Four — I hand people a copy of the note as they leave and ask them to read it and to bring corrections if I got it wrong. They go from thinking that I am a drone staring at the laptop to saying, “Hey, she typed nearly everything I said (and she has three spelling errors).”

Because the truth is that medicine is really complicated now and it just doesn’t help to have more people “do the paperwork”. I have to read the notes and labs and reports myself, because I am the physician.

There are three things that WOULD help:

1. One set of rules. Hello, the insurance companies, all 500ish of them send us postcards and emails every week saying “Hey, we’ve changed what we cover, meaning we cover less and we have new improved and more complicated prior authorization rules! Go to our website to read all about it.” Guess how often I have time to do that. NEVER NEVER NEVER. I read medicare’s rules. So medicare for all, single payer is partly to have ONE SET OF RULES. I can memorize miles of rules, but not if they are changing in 500 companies every week. Shell game. Also, prior authorization means “your insurance company is making your doctor fill out paperwork in hopes that they can delay or refuse the care your doctor thinks is best for you.”

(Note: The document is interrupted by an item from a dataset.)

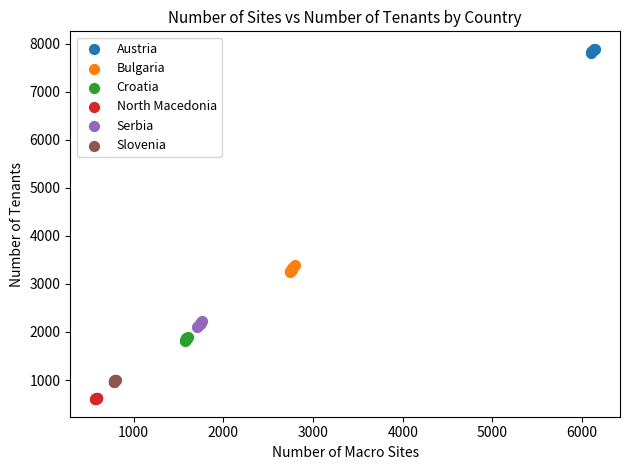

Which series reaches the minimum Y coordinate?

North Macedonia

2. One electronic medical record. Right now there are about 500 of them too and none of them talk to each other so we are all “paperless”. Ha. It’s worse than ever, because we get 100 pages or 200 or 300 of printed out electronic medical record for every single new patient. I need two more big file cabinets for my “paperless” office. Hong Kong did it in 9 months. What, are we wimps? Make a decision.

3. Standardization of lab and xray and home health and physical therapy and nursing home and rehab and hospital order forms. Because every stupid lab form is different: not only arranged differently but also the lab panels are different, the requirements for what that lab wants to fill the order is different and the results are arranged differently on the page. Hello. Stupid, right? Any efficiency expert would laugh.

And that’s how we could really help doctors help patients.